Olson got the Excelsior racer in 2001 from Al Skrelunas who had been a national plate holder and hillclimb racer in the '40s and '50s. He shows up in race results as late as the '70s hillclimbing a Harley. When Al decided to sell the bike, Morto and Gina drove out from Montana to Portland on their first road trip together to buy the bike.

Skrelunas was in his 80s and moving into assisted living and selling the bike was very emotional. “We came to get it and it was his last bike,” said Olson. “He was crying and my wife was crying. He patted the fender and said ‘Goodbye baby.’ The bike has come full circle. Here it is, back for the show,”

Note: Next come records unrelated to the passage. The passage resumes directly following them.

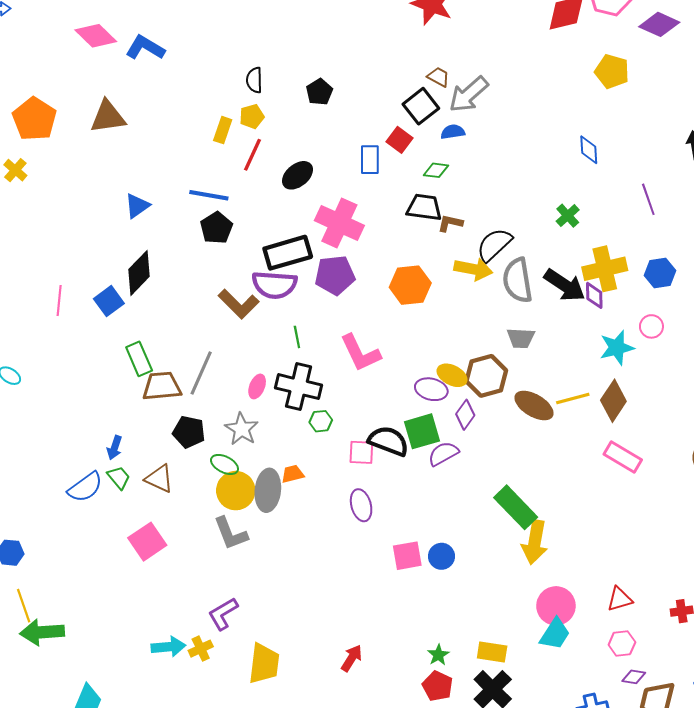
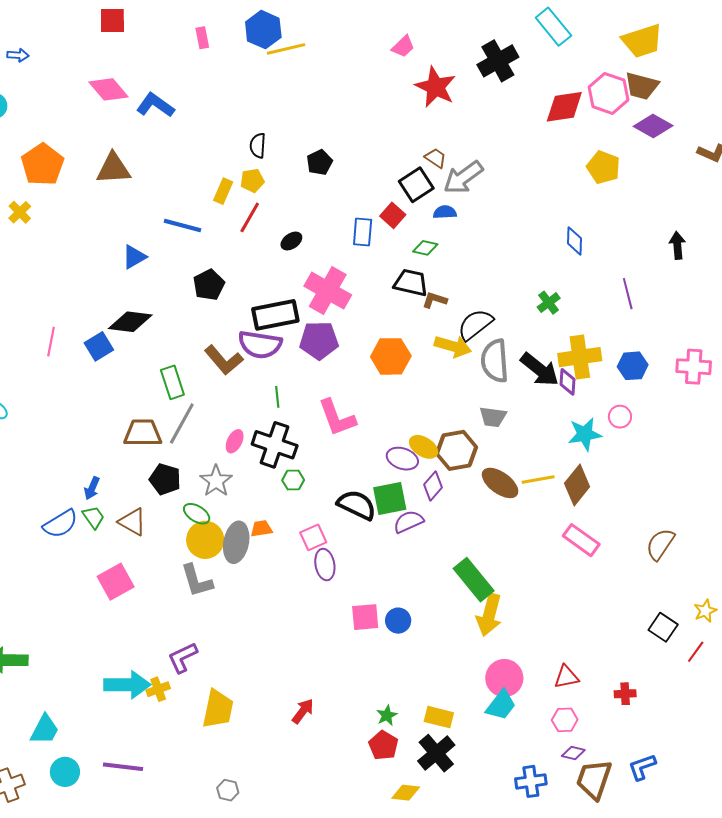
black ellipse: (298, 175) -> (291, 241), size x0.7
blue line: (209, 195) -> (183, 225), moved
black diamond: (139, 273) -> (130, 322), turned 48
green rectangle: (139, 359) -> (172, 382), moved
pink square: (361, 452) -> (313, 537), moved, turned -32
cyan arrow: (168, 647) -> (127, 685), size x1.4

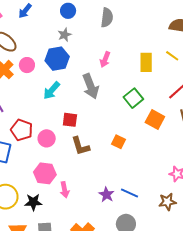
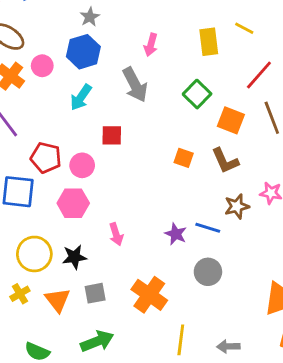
brown L-shape: (80, 146) -> (225, 161), moved
pink hexagon: (45, 173) -> (73, 203), moved
brown star: (167, 202) -> (237, 206), moved

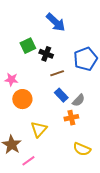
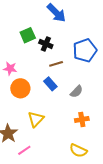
blue rectangle: (61, 95) -> (50, 84), moved
orange cross: (71, 118) -> (82, 119), moved
yellow semicircle: (82, 149) -> (78, 151), moved

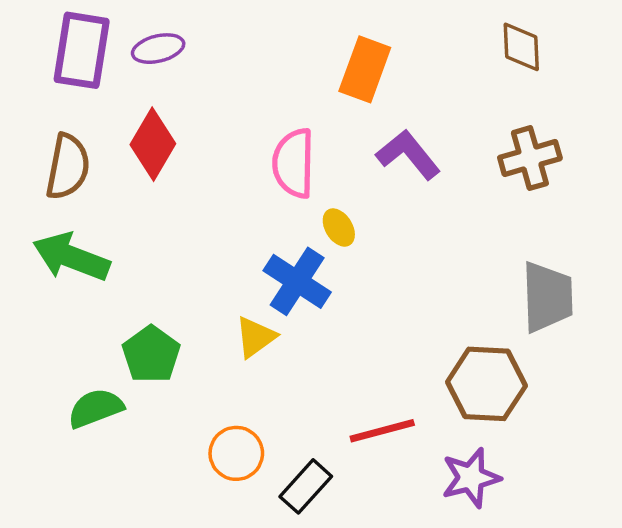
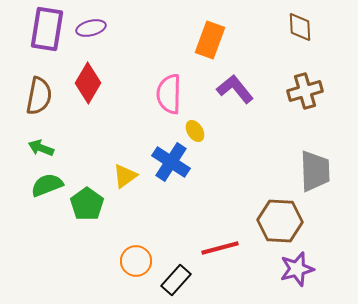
green arrow: (71, 257) -> (41, 148), size x0.6
yellow triangle: (255, 337) -> (125, 176), moved
green semicircle: (96, 408) -> (47, 185), moved
purple star: (471, 478) -> (297, 269), moved

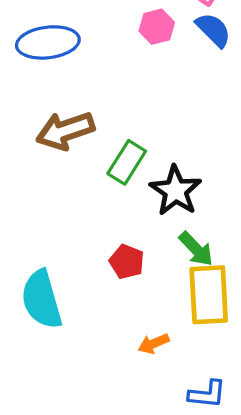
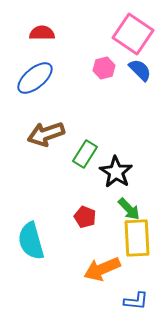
blue ellipse: (48, 42) -> (35, 78), turned -33
orange arrow: (154, 344) -> (102, 269), size x1.8

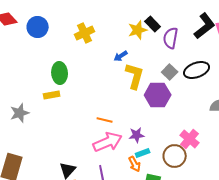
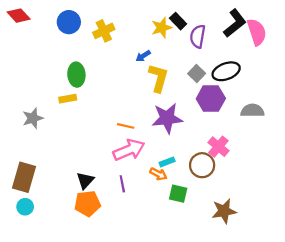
blue circle: (38, 27) -> (69, 22), moved
purple hexagon: (158, 95) -> (211, 99), moved
purple star: (137, 135) -> (167, 118), moved, size x1.8
orange arrow: (135, 164) -> (158, 174), turned -35

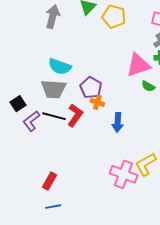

Olson took the bike out to Bonneville in 2017 to race it but ended up not running due to magneto issues. Now he is thinking he may not race it. “I’m conflicted, It took me a lifetime to get the parts to get it running,” he said. “If it breaks I don’t know if I could fix it. I have an Excelsior bobber that I ride all the time but I don’t know if I will be able to find parts if I break it.” 

Before the Great Depression Excelsior (not to be confused with the English firm of Excelsior) was one of the big three American makers of motorcycles. Indian was in the top spot with Harley-Davidson and Excelsior following close behind. Excelsior was owned by the Schwinn bicycle company. As the depression deepened, Ignatz Schwinn determined that the long term prospects were not good and he shut down Excelsior in 1930 when they were at the height of their powers.

“Excelsior was a huge player,” said Olson. “All these revisionists say the Super X was a crappy bike but they are out of their minds.”